[Collected data entries]
Start of Block
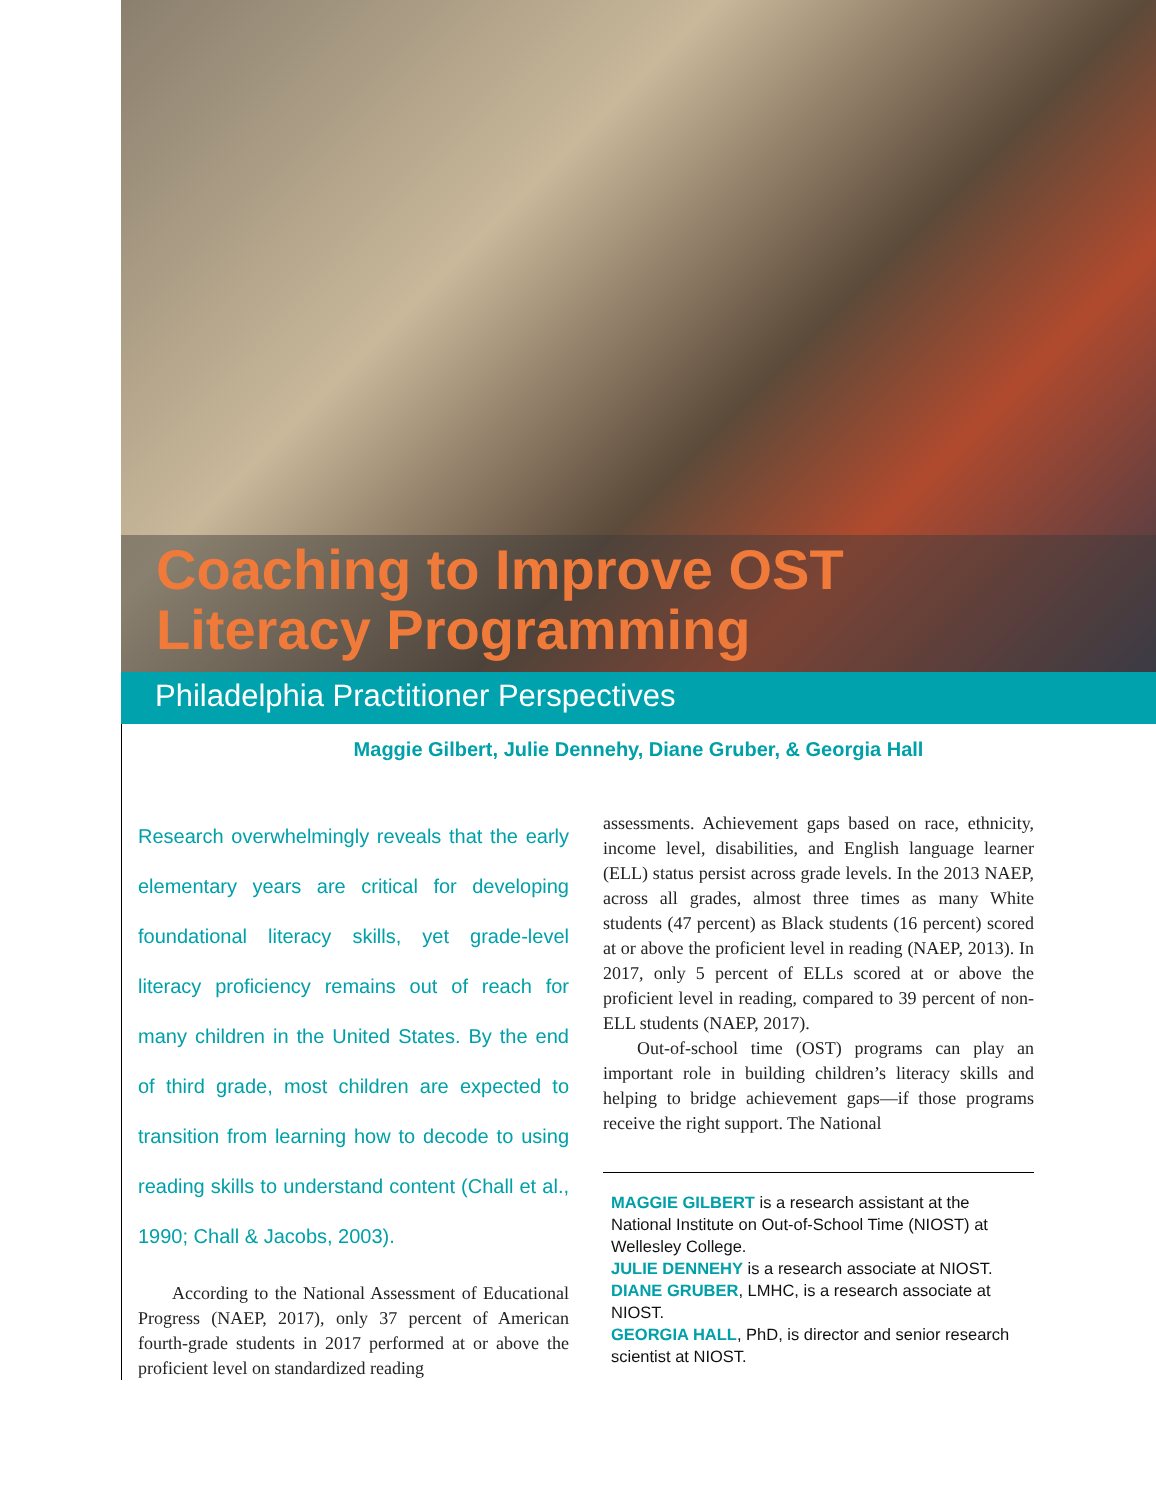Coaching to Improve OST
Literacy Programming
Philadelphia Practitioner Perspectives
Maggie Gilbert, Julie Dennehy, Diane Gruber, & Georgia Hall
Research overwhelmingly reveals that the early elementary years are critical for developing foundational literacy skills, yet grade-level literacy proficiency remains out of reach for many children in the United States. By the end of third grade, most children are expected to transition from learning how to decode to using reading skills to understand content (Chall et al., 1990; Chall & Jacobs, 2003).
According to the National Assessment of Educational Progress (NAEP, 2017), only 37 percent of American fourth-grade students in 2017 performed at or above the proficient level on standardized reading
assessments. Achievement gaps based on race, ethnicity, income level, disabilities, and English language learner (ELL) status persist across grade levels. In the 2013 NAEP, across all grades, almost three times as many White students (47 percent) as Black students (16 percent) scored at or above the proficient level in reading (NAEP, 2013). In 2017, only 5 percent of ELLs scored at or above the proficient level in reading, compared to 39 percent of non-ELL students (NAEP, 2017).
Out-of-school time (OST) programs can play an important role in building children’s literacy skills and helping to bridge achievement gaps—if those programs receive the right support. The National
MAGGIE GILBERT is a research assistant at the National Institute on Out-of-School Time (NIOST) at Wellesley College.
JULIE DENNEHY is a research associate at NIOST.
DIANE GRUBER, LMHC, is a research associate at NIOST.
GEORGIA HALL, PhD, is director and senior research scientist at NIOST.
End of Block
TASK STATEMENT —
Could you return all lines from the records that include the word "associate"?

RESPONSE TO THE TASK —
JULIE DENNEHY is a research associate at NIOST.
DIANE GRUBER, LMHC, is a research associate at NIOST.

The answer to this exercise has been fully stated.